Is deradicalisation even possible?
“Some people can be deradicalised, but not everyone,” Khosrokhavar said. “It’s impossible with the hardcore jihadists, those who are totally convinced. These types of profiles are very dangerous and represent about 10 to 15 percent of those who have been radicalised.” Prison might be one of the only ways of dealing with these die-hard believers, he said.
But Khosrokhavar said there are also the “in-betweens”. “They’re the ones who are convinced by the ideology but who are opposed to committing acts of violence. To get through to them and convince them you need to debate with them, get them to reject violence.”
Khosrokhavar said there is also a third category of those who have actually defected from a radical group.
“Put them to work!” he said. “Some want to get involved in [deradicalisation efforts] – you have to give them a chance to interact with the young people who are at risk.”
Finally, Khosrokhavar said the youths who have actually fought for the IS group need treatment for the psychological effects the experience has had on them.
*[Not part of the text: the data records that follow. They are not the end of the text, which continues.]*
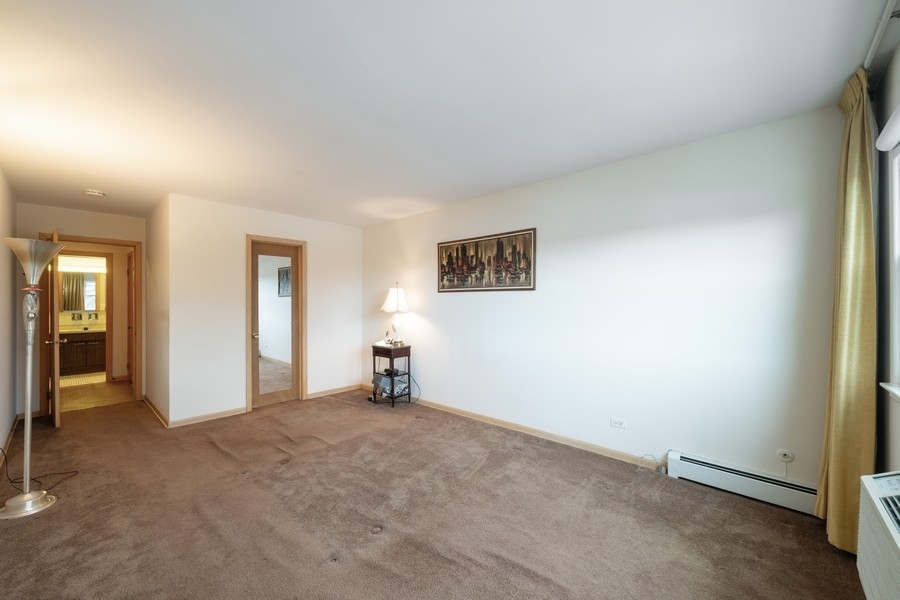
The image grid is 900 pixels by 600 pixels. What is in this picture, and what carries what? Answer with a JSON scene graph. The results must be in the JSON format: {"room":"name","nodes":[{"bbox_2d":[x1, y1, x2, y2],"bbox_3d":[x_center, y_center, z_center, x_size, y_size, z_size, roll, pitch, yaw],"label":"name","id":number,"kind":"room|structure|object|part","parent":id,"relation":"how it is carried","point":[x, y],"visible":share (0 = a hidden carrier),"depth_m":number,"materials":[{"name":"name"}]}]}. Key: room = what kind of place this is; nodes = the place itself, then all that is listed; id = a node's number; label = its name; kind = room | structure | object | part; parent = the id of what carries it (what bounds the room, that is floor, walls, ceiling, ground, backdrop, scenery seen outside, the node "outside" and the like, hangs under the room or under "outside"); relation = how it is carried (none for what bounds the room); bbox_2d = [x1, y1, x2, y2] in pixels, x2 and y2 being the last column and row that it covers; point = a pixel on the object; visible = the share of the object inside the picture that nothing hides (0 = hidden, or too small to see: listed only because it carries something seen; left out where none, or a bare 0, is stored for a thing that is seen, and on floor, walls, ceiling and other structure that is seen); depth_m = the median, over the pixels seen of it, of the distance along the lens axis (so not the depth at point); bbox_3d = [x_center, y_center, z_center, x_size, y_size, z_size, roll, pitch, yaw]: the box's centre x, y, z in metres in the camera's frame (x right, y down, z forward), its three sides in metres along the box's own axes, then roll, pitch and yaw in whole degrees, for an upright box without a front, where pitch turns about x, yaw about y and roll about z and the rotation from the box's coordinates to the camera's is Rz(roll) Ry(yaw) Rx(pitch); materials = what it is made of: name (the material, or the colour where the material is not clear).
{"room":"bedroom","nodes":[
{"label":"bedroom","id":0,"kind":"room"},
{"bbox_2d":[0,167,18,464],"bbox_3d":[-2.467,0.098,1.610,6.256,2.459,0.130,0,0,43],"label":"left wall","id":1,"kind":"structure","parent":0,"point":[14,411],"depth_m":3.23,"materials":[{"name":"beige paint"}]},
{"bbox_2d":[0,414,18,466],"bbox_3d":[-2.741,1.272,1.982,4.924,0.089,0.015,0,0,43],"label":"baseboard","id":2,"kind":"structure","parent":1,"relation":"attached to","point":[16,422],"depth_m":3.17,"materials":[{"name":"brown wood"}]},
{"bbox_2d":[19,202,144,415],"bbox_3d":[-4.517,0.110,4.357,0.123,2.457,1.220,0,0,43],"label":"hallway end wall","id":3,"kind":"structure","parent":0,"point":[108,233],"depth_m":4.15,"materials":[{"name":"beige paint"}]},
{"bbox_2d":[36,233,141,415],"bbox_3d":[-4.507,0.286,4.410,0.167,2.115,0.915,0,0,43],"label":"door frame","id":4,"kind":"structure","parent":3,"relation":"attached to","point":[134,245],"depth_m":4.46,"materials":[{"name":"brown wood"}]},
{"bbox_2d":[46,230,61,426],"bbox_3d":[-4.317,0.303,3.837,0.801,2.035,0.164,0,0,43],"label":"open door","id":5,"kind":"structure","parent":4,"relation":"attached to","point":[57,390],"depth_m":3.58,"materials":[{"name":"brown wood"}]},
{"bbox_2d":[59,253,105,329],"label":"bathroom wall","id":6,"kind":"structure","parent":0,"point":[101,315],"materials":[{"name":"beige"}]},
{"bbox_2d":[59,270,105,312],"bbox_3d":[-7.171,-0.178,6.735,0.035,0.798,0.970,0,0,43],"label":"bathroom mirror","id":7,"kind":"object","parent":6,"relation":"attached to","point":[67,308],"visible":0.57,"depth_m":6.75,"materials":[{"name":"mirror"}]},
{"bbox_2d":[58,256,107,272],"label":"vanity light","id":8,"kind":"object","parent":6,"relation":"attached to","point":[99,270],"visible":0.68,"depth_m":6.60,"materials":[{"name":"white"}]},
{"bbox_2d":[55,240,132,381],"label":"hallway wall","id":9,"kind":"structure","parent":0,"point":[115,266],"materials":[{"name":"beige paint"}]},
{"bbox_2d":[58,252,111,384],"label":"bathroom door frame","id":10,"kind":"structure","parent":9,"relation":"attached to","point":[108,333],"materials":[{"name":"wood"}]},
{"bbox_2d":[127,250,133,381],"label":"hallway door","id":11,"kind":"structure","parent":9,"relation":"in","point":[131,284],"depth_m":5.67,"materials":[{"name":"brown wood"}]},
{"bbox_2d":[60,376,133,411],"bbox_3d":[-5.544,1.384,5.362,2.811,0.100,1.833,0,0,43],"label":"hallway floor","id":12,"kind":"structure","parent":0,"point":[104,383],"depth_m":5.00,"materials":[{"name":"brown"}]},
{"bbox_2d":[59,372,105,387],"bbox_3d":[-6.361,1.349,6.031,0.983,0.009,0.917,0,0,43],"label":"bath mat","id":13,"kind":"object","parent":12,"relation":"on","point":[85,380],"visible":0.61,"depth_m":5.94,"materials":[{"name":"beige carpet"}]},
{"bbox_2d":[59,330,106,374],"bbox_3d":[-6.914,0.921,6.566,0.598,0.856,1.345,0,0,43],"label":"bathroom vanity","id":14,"kind":"object","parent":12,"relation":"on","point":[88,357],"visible":0.49,"depth_m":6.41,"materials":[{"name":"brown wood"}]},
{"bbox_2d":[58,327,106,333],"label":"vanity countertop","id":15,"kind":"structure","parent":14,"relation":"on","point":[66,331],"depth_m":6.37,"materials":[{"name":"beige stone"}]},
{"bbox_2d":[145,194,168,424],"bbox_3d":[-3.553,0.108,4.297,1.580,2.442,0.124,0,0,43],"label":"side wall","id":16,"kind":"structure","parent":0,"point":[154,254],"depth_m":4.08,"materials":[{"name":"beige paint"}]},
{"bbox_2d":[143,393,167,426],"bbox_3d":[-3.525,1.283,4.170,1.525,0.088,0.018,0,0,43],"label":"baseboard","id":17,"kind":"structure","parent":16,"relation":"attached to","point":[150,404],"depth_m":4.05,"materials":[{"name":"brown wood"}]},
{"bbox_2d":[163,192,363,426],"bbox_3d":[-2.139,0.107,4.581,0.124,2.436,2.404,0,0,43],"label":"closet wall","id":18,"kind":"structure","parent":0,"point":[319,252],"depth_m":4.03,"materials":[{"name":"white paint"}]},
{"bbox_2d":[169,405,247,427],"bbox_3d":[-2.656,1.284,3.905,0.014,0.086,0.756,0,0,43],"label":"baseboard","id":19,"kind":"structure","parent":18,"relation":"attached to","point":[240,410],"depth_m":3.86,"materials":[{"name":"brown wood"}]},
{"bbox_2d":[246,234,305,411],"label":"door frame","id":20,"kind":"structure","parent":18,"relation":"attached to","point":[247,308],"depth_m":4.44,"materials":[{"name":"brown wood"}]},
{"bbox_2d":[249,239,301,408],"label":"mirrored door","id":21,"kind":"structure","parent":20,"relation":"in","point":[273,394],"depth_m":4.43,"materials":[{"name":"brown"}]},
{"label":"doorknob","id":22,"kind":"part","parent":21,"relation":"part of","materials":[{"name":"gold metal"}]},
{"bbox_2d":[306,383,361,399],"bbox_3d":[-1.618,1.280,4.980,0.014,0.085,0.858,0,0,43],"label":"baseboard","id":23,"kind":"structure","parent":18,"relation":"attached to","point":[317,394],"depth_m":4.94,"materials":[{"name":"brown wood"}]},
{"bbox_2d":[0,387,864,599],"bbox_3d":[-1.161,1.343,2.697,6.954,0.102,3.904,0,0,43],"label":"carpet floor","id":24,"kind":"structure","parent":0,"point":[365,537],"depth_m":2.09,"materials":[{"name":"brown carpet"}]},
{"bbox_2d":[1,237,63,518],"bbox_3d":[-2.696,0.461,2.234,0.421,1.710,0.336,0,0,43],"label":"floor lamp","id":25,"kind":"object","parent":24,"relation":"on","point":[27,506],"visible":0.99,"depth_m":2.22,"materials":[{"name":"silver metal"}]},
{"bbox_3d":[-2.691,1.263,2.219,0.289,0.089,0.286,0,0,43],"label":"lamp base","id":26,"kind":"part","parent":25,"relation":"part of","materials":[{"name":"silver metal"}]},
{"bbox_3d":[-2.759,-0.258,2.348,0.338,0.265,0.304,0,0,43],"label":"lamp shade","id":27,"kind":"part","parent":25,"relation":"part of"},
{"bbox_2d":[0,448,77,491],"bbox_3d":[-3.172,1.086,2.628,0.609,0.456,0.467,0,0,6],"label":"power cord","id":28,"kind":"object","parent":24,"relation":"on","point":[64,473],"visible":0.87,"depth_m":2.60,"materials":[{"name":"black plastic"}]},
{"bbox_2d":[370,343,411,406],"bbox_3d":[-0.767,0.951,4.550,0.446,0.731,0.355,0,0,43],"label":"side table","id":29,"kind":"object","parent":24,"relation":"on","point":[374,355],"visible":0.83,"depth_m":4.45,"materials":[{"name":"brown wood"}]},
{"bbox_2d":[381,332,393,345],"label":"figurine","id":30,"kind":"object","parent":29,"relation":"on","point":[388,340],"visible":0.99,"depth_m":4.54,"materials":[{"name":"white"}]},
{"bbox_2d":[372,372,407,397],"bbox_3d":[-0.791,1.094,4.588,0.370,0.201,0.324,0,0,43],"label":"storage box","id":31,"kind":"object","parent":29,"relation":"in","point":[388,383],"visible":0.79,"depth_m":4.50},
{"bbox_2d":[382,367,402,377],"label":"telephone","id":32,"kind":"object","parent":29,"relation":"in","point":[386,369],"visible":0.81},
{"bbox_2d":[380,283,410,344],"bbox_3d":[-0.690,0.179,4.504,0.377,0.792,0.374,0,0,43],"label":"table lamp","id":33,"kind":"object","parent":29,"relation":"on","point":[390,305],"visible":0.99,"depth_m":4.41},
{"bbox_3d":[-0.696,-0.021,4.500,0.402,0.328,0.405,0,0,43],"label":"lamp shade","id":34,"kind":"part","parent":33,"relation":"part of","materials":[{"name":"white fabric"}]},
{"bbox_2d":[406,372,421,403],"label":"power cord","id":35,"kind":"object","parent":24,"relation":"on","point":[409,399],"visible":0.82,"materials":[{"name":"black plastic"}]},
{"bbox_2d":[636,453,667,473],"bbox_3d":[1.535,1.228,2.664,0.173,0.129,0.156,0,0,43],"label":"cable","id":36,"kind":"object","parent":24,"relation":"on","point":[638,467],"visible":0.97,"depth_m":2.66,"materials":[{"name":"white plastic"}]},
{"bbox_2d":[0,0,890,227],"bbox_3d":[-1.302,-1.174,2.900,7.289,0.109,3.961,0,0,43],"label":"ceiling","id":37,"kind":"structure","parent":0,"point":[92,181],"depth_m":1.87,"materials":[{"name":"white paint"}]},
{"bbox_2d":[84,188,105,197],"bbox_3d":[-3.617,-1.090,3.558,0.149,0.043,0.150,0,0,43],"label":"smoke detector","id":38,"kind":"object","parent":37,"relation":"attached to","point":[94,193],"visible":0.99,"depth_m":3.53,"materials":[{"name":"white"}]},
{"bbox_2d":[362,105,841,492],"bbox_3d":[0.538,0.085,3.714,5.212,2.436,0.135,0,0,43],"label":"right wall","id":39,"kind":"structure","parent":0,"point":[525,298],"depth_m":2.66,"materials":[{"name":"white paint"}]},
{"bbox_2d":[437,228,536,292],"bbox_3d":[0.339,-0.398,3.759,1.245,0.596,0.027,0,0,43],"label":"framed picture","id":40,"kind":"object","parent":39,"relation":"attached to","point":[457,252],"visible":0.99,"depth_m":3.68,"materials":[{"name":"brown"}]},
{"bbox_2d":[358,386,658,468],"bbox_3d":[0.357,1.263,3.800,4.330,0.088,0.014,0,0,43],"label":"baseboard","id":41,"kind":"structure","parent":39,"relation":"attached to","point":[453,410],"depth_m":3.32,"materials":[{"name":"brown wood"}]},
{"bbox_2d":[610,417,626,428],"bbox_3d":[1.379,1.000,2.863,0.112,0.078,0.009,0,0,43],"label":"wall socket","id":42,"kind":"object","parent":39,"relation":"attached to","point":[619,424],"visible":0.97,"depth_m":2.86,"materials":[{"name":"white plastic"}]},
{"bbox_2d":[664,449,816,514],"bbox_3d":[1.947,1.199,2.297,0.875,0.165,0.069,0,0,43],"label":"baseboard heater","id":43,"kind":"object","parent":39,"relation":"attached to","point":[693,467],"visible":0.86,"depth_m":2.29,"materials":[{"name":"white metal"}]},
{"bbox_2d":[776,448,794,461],"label":"cable outlet","id":44,"kind":"object","parent":39,"relation":"attached to","point":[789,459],"visible":0.98,"depth_m":2.23,"materials":[{"name":"white plastic"}]},
{"bbox_2d":[872,39,899,474],"bbox_3d":[1.250,0.057,0.661,0.152,2.450,3.564,0,0,43],"label":"window wall","id":45,"kind":"structure","parent":0,"point":[890,467],"depth_m":1.70,"materials":[{"name":"paint"}]},
{"bbox_2d":[857,470,899,599],"bbox_3d":[1.416,0.887,1.006,0.198,0.472,0.908,0,0,43],"label":"air conditioner","id":46,"kind":"object","parent":45,"relation":"attached to","point":[897,537],"visible":1,"depth_m":1.22,"materials":[{"name":"white plastic"}]},
{"bbox_2d":[861,0,899,70],"bbox_3d":[1.355,-1.119,0.934,0.111,0.063,2.850,0,0,43],"label":"curtain rod","id":47,"kind":"object","parent":45,"relation":"attached to","point":[874,42],"visible":0.71,"depth_m":1.46,"materials":[{"name":"white metal"}]},
{"bbox_2d":[816,71,877,554],"bbox_3d":[2.084,0.064,1.836,0.145,2.402,0.462,0,0,43],"label":"curtain","id":48,"kind":"object","parent":47,"relation":"hanging from","point":[855,443],"visible":0.85,"depth_m":1.76,"materials":[{"name":"fabric"}]},
{"bbox_2d":[875,103,899,150],"bbox_3d":[1.530,-0.742,1.081,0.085,0.123,1.450,0,0,43],"label":"roller blind","id":49,"kind":"object","parent":45,"relation":"attached to","point":[879,140],"visible":0.99,"depth_m":1.50,"materials":[{"name":"white"}]},
{"bbox_2d":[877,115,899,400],"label":"window","id":50,"kind":"structure","parent":45,"relation":"in","point":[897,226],"depth_m":1.61,"materials":[{"name":"white"}]},
{"bbox_2d":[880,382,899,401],"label":"window sill","id":51,"kind":"structure","parent":45,"relation":"attached to","point":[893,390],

“You have to have patience and not give up on them, because there’s no other choice: In a democracy, you can’t have a policeman follow each and every one of them,” he said.
The report also found that separating radicalised prisoners from other inmates is not effective. Why?
“You can’t just put everyone who is considered ‘radicalised’ together,” Khosrokhavar said. “If you mix hard-core jihadists with those who are still wavering, the undecided will be the ones who convert and become extremists, not the other way around.”
He also warned that grouping those deemed radical together might actually help the jihadists network.
“You need to remember that the ‘elite’ of the IS group met and networked while in the US-run prison of Abu Ghraib [in Iraq]. It’s very difficult for prison officials to stay on top of what’s going on.”